Given a roomy vivarium with good airflow, a simple but well-considered vivarium design with a multitude of hardscape elements, a range of plant choices, and layers of leaf litter that the frogs can explore, leucs thrive easily under the watch of an attentive keeper and are a fantastic dart frog species with which to begin the hobby. As they are quite visually and behaviorally different from other species, leucs are equally desired by more experienced keepers as well.



*Natural history:*

_Dendrobates leucomelas _occupies a very wide range of lowland habitats in Venezuela, Guyana, Colombia and extreme northern Brazil. They inhabit moist forests and dry gallery forests within savanna regions, and aestivate during extremely dry periods, the only Dendrobatid known to do so. Reproductive competition between females is documented in the wild (4, 5).

_Dendrobates leucomelas_ is listed as 'least concern' by IUCN, and is CITES Appendix II (trade is allowed but controlled) since 1987. Those morphs from Venezuela are likely to have been smuggled; Venezuela has permitted only one export of 10 live leucomelas (in 1994). Other Venzuelan leucomelas categorized by import year ('1995', '1996' are currently marketed) were not exported with CITES permits. (6)

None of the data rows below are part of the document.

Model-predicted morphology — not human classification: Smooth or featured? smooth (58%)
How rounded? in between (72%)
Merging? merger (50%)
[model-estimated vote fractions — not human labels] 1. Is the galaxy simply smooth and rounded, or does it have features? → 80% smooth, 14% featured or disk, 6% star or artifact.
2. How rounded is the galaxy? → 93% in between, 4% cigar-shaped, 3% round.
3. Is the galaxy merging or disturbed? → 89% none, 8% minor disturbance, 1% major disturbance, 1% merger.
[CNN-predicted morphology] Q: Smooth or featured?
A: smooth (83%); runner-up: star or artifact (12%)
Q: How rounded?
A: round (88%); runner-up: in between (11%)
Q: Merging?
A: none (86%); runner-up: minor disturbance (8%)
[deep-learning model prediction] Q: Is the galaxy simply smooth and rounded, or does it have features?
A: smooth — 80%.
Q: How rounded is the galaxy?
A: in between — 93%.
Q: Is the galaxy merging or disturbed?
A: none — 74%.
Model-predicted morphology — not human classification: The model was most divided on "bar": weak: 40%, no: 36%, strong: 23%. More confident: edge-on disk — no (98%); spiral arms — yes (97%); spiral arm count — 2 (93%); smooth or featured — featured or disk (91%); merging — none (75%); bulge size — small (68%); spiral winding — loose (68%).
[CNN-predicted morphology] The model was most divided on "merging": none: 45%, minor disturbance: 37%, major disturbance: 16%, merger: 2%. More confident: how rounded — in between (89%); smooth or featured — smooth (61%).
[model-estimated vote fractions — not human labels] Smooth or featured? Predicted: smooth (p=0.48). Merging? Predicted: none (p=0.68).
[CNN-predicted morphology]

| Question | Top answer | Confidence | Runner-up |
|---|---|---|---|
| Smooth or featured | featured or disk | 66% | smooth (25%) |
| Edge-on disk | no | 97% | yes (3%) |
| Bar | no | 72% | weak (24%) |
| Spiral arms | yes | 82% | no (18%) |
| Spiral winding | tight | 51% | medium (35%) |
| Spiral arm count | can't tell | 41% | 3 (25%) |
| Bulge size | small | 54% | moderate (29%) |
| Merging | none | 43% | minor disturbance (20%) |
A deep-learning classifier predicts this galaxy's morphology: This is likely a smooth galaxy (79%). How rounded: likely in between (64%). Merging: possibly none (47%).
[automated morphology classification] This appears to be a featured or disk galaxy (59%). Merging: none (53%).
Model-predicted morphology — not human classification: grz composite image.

The 'banded' morph from Guyana is likely to have been imported legally, as Guyana has permitted many exports of live leucomelas. (6)


*Housing and captive care:*

A vivarium 18” x 18” x 24” (about 30 gallons volume) might be considered the absolute minimum size for a pair of leucomelas. Larger than bare minimum enclosures offer more habitat choice to the frogs, encouraging them to explore more, and are necessary for keeping larger groups of frogs. The benefits of a range of thermal and moisture gradients are also increased as enclosure size is increased. Off-the-shelf enclosures of 36" height (and much higher) will be well used by these avid climbers, and longer vivaria (36" ExoTerra type enclosures, and longer if modifying aquariums for use) make long horizontal hardscape elements possible which leucomelas will make much use of.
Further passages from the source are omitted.